Which closed orientable $4$-dimensional manifolds cannot be embedded in $6$-space?
This is true if and only if $X^4$ is spin and its signature vanishes. This is on p. 345 in Gompf/Stipsicz (4-manifolds and Kirby calculus), who cite Ruberman: Imbedding four-manifold and slicing links, 1982.
EDIT Of course I mean that $X^4$ CAN be embedded in 6-dimensional space iff the conditions are met.
$\mathbb{CP}^2$ does not even immerse in $\mathbb{R}^6$. Proof: If such an immersion exists, then the normal Euler class has the property, that its square is the normal Pontrjagin class, and that is $-3$ times the signature (when evaluated on the fundamental homology class). But in $H^2(\mathbb{CP}^2)$ there is no such a class $x$, for which $x^2$ evaluated on the fundamental class is $-3$. QED.
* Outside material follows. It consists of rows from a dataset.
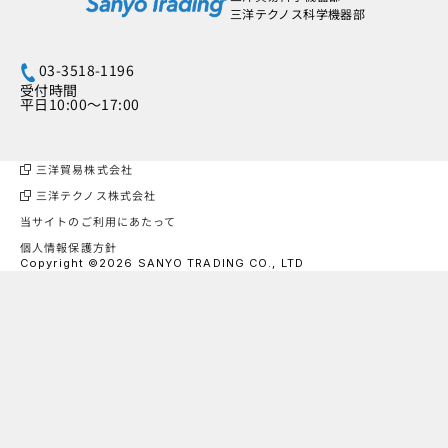
三洋テクノス科学機器部
03-3518-1196
受付時間
平日10:00～17:00
三洋貿易株式会社
三洋テクノス株式会社
当サイトのご利用にあたって
個人情報保護方針
Copyright ©2026 SANYO TRADING CO., LTD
Moreover the following theorem is true (It is essentially due to Hughs) Theorem: In the 4-dimensional oriented cobordism group $\Omega_4 \cong \mathbb{Z}$ precisely the even elements contain a manifold that admits an immersion into $\mathbb{R}^6$.
About embeddings: The conditions (the manifold must be spin and have zero signature) are clearly necessary: An embedded manifold in a Euclidean space has zero normal Euler class. Hence in the present case both $p_1$ and $w_2$ are zero. The opposite is non-trivial, it is the content of Ruberman's paper mentioned above.
$\mathbb{C}P^2$ does not embed in $\mathbb{R}^6$. See
Feder, S.; Segal, D. M. Immersions and embeddings of projective spaces, Proc. Amer. Math. Soc. 35 (1972), 590–592.